Page-level text extractions
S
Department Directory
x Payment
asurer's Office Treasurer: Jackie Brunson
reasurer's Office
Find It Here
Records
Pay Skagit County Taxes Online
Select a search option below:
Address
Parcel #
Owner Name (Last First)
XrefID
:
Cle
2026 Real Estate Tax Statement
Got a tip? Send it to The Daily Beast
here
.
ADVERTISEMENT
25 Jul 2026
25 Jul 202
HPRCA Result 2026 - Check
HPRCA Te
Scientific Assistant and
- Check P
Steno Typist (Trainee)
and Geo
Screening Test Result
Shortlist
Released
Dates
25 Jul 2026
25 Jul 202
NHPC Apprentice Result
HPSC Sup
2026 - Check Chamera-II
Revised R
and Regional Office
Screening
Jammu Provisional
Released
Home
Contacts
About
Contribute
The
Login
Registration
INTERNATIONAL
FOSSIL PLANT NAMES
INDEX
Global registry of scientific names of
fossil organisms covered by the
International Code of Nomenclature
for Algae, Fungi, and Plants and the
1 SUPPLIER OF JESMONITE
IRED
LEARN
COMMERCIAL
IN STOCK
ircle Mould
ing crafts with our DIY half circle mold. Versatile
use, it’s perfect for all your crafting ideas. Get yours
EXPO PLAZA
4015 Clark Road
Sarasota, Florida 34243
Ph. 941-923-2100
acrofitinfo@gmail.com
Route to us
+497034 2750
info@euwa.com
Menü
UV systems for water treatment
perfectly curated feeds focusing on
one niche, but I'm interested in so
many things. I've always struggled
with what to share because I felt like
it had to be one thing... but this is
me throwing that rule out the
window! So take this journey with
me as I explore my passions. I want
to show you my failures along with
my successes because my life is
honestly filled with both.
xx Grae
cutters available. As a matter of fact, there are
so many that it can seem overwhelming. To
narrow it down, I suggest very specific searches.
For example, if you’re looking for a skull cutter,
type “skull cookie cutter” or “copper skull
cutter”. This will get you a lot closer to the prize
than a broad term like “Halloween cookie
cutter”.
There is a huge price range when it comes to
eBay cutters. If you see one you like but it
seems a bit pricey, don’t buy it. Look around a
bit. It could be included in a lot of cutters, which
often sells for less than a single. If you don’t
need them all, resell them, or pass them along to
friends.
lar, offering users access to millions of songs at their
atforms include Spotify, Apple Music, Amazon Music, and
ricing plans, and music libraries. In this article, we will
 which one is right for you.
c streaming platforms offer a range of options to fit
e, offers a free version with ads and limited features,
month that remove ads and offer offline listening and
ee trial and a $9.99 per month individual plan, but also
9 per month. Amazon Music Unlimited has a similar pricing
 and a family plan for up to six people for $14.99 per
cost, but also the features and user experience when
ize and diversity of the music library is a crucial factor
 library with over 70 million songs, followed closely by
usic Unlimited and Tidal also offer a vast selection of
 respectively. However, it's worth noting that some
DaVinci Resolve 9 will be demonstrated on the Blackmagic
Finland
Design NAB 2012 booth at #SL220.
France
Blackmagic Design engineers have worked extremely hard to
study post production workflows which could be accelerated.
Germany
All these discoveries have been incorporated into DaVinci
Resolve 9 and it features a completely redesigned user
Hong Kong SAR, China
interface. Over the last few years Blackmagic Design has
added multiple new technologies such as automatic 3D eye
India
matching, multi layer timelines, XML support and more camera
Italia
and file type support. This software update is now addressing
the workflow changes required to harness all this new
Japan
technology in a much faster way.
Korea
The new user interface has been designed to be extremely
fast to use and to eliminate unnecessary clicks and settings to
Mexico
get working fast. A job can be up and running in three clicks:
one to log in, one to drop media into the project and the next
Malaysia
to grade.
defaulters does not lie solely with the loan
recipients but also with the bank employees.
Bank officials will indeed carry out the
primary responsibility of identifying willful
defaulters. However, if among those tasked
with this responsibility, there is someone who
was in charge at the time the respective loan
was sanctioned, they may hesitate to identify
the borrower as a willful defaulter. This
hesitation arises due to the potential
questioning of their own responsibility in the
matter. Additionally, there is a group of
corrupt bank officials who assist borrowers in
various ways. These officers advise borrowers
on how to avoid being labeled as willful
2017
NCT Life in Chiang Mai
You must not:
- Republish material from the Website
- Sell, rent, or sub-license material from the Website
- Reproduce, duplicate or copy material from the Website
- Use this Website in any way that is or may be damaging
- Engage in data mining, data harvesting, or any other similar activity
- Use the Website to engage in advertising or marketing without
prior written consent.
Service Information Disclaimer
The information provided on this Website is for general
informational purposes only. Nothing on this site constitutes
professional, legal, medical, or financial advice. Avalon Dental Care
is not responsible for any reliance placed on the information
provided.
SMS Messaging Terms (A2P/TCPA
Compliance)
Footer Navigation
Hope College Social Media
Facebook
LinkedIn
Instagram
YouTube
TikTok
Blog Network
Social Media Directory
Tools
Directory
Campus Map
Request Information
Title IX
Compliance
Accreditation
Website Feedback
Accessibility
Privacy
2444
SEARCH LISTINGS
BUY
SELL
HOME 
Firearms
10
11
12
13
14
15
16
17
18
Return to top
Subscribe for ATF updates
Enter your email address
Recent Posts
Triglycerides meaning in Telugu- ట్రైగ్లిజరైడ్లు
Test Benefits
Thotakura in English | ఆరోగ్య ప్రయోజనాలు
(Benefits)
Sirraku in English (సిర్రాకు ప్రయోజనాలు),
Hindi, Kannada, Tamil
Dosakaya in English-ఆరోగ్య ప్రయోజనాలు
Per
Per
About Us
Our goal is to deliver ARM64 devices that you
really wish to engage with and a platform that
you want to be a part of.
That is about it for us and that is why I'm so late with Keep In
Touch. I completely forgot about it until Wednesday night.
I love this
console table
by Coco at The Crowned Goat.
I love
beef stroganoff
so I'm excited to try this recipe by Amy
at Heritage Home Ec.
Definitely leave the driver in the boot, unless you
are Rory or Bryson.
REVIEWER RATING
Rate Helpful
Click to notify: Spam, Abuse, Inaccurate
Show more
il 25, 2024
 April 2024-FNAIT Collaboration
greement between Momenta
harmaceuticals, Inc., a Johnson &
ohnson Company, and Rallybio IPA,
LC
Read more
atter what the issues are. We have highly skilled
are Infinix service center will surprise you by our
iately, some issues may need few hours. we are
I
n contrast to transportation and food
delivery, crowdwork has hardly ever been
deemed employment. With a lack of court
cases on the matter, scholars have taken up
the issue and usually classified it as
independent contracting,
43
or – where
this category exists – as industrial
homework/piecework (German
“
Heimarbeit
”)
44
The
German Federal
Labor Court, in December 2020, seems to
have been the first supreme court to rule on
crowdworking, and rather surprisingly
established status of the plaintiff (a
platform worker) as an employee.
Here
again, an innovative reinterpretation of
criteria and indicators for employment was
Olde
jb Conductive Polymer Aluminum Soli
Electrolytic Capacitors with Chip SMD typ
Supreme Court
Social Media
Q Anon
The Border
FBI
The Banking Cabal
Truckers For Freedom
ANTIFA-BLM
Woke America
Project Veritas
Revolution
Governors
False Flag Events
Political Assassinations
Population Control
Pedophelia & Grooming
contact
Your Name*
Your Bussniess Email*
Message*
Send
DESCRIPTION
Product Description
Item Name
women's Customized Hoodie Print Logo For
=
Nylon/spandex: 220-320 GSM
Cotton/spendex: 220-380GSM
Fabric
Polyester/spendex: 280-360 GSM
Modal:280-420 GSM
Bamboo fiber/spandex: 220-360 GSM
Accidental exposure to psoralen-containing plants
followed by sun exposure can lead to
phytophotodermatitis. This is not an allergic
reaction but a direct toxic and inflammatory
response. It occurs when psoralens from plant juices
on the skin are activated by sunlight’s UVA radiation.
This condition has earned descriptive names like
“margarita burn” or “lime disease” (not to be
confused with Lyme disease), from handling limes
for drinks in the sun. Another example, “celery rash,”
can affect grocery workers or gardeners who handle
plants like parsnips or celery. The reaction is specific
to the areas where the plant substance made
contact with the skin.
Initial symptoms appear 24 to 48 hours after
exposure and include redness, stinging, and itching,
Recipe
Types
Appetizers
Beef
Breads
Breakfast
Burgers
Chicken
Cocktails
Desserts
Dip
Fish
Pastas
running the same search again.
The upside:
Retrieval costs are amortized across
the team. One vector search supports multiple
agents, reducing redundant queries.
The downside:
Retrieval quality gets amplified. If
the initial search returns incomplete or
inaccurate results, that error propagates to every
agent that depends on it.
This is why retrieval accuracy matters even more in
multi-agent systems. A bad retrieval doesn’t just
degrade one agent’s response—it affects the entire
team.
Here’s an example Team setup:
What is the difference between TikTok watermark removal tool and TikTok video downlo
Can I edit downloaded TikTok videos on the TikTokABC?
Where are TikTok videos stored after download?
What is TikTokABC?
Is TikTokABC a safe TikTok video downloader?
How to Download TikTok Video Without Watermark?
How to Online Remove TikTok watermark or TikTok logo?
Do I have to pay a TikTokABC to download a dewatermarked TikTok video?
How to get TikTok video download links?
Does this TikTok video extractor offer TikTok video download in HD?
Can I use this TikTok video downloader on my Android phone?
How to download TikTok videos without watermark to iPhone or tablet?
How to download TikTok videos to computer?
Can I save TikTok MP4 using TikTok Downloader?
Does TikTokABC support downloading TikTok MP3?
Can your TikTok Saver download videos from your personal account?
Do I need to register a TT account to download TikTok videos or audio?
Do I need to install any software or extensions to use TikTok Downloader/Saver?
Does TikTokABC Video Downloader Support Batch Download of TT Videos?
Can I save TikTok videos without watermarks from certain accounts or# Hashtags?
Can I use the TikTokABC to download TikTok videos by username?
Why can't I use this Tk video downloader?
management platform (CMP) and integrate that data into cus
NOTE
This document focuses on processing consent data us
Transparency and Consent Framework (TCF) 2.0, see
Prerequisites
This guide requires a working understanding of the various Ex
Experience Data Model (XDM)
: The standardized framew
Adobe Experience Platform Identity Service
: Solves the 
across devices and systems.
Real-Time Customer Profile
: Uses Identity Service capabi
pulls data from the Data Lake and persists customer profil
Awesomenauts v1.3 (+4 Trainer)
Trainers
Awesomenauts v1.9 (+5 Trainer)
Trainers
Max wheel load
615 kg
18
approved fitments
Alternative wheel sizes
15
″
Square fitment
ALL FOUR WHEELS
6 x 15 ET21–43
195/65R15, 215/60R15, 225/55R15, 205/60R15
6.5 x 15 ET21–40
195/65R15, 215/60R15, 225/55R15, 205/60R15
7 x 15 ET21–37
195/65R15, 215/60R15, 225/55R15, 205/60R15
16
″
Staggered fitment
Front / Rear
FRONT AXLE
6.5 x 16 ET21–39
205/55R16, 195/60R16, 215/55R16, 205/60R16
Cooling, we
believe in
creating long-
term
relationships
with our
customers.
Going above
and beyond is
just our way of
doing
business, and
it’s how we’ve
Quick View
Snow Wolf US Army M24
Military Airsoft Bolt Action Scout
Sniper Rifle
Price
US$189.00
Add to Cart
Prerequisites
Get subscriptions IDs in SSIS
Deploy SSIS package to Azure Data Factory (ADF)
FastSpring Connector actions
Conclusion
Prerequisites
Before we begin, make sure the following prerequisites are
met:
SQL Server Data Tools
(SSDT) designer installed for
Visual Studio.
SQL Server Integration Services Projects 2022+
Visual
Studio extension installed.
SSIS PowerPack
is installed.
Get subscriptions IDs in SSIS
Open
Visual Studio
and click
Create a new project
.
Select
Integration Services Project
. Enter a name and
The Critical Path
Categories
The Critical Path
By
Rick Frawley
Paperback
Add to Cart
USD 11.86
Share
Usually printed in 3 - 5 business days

▶ **Work instruction**
Copy out, from the data above, each line where the string "skin" is present.

▶ **Exercise answer**
on the skin are activated by sunlight’s UVA radiation.
contact with the skin.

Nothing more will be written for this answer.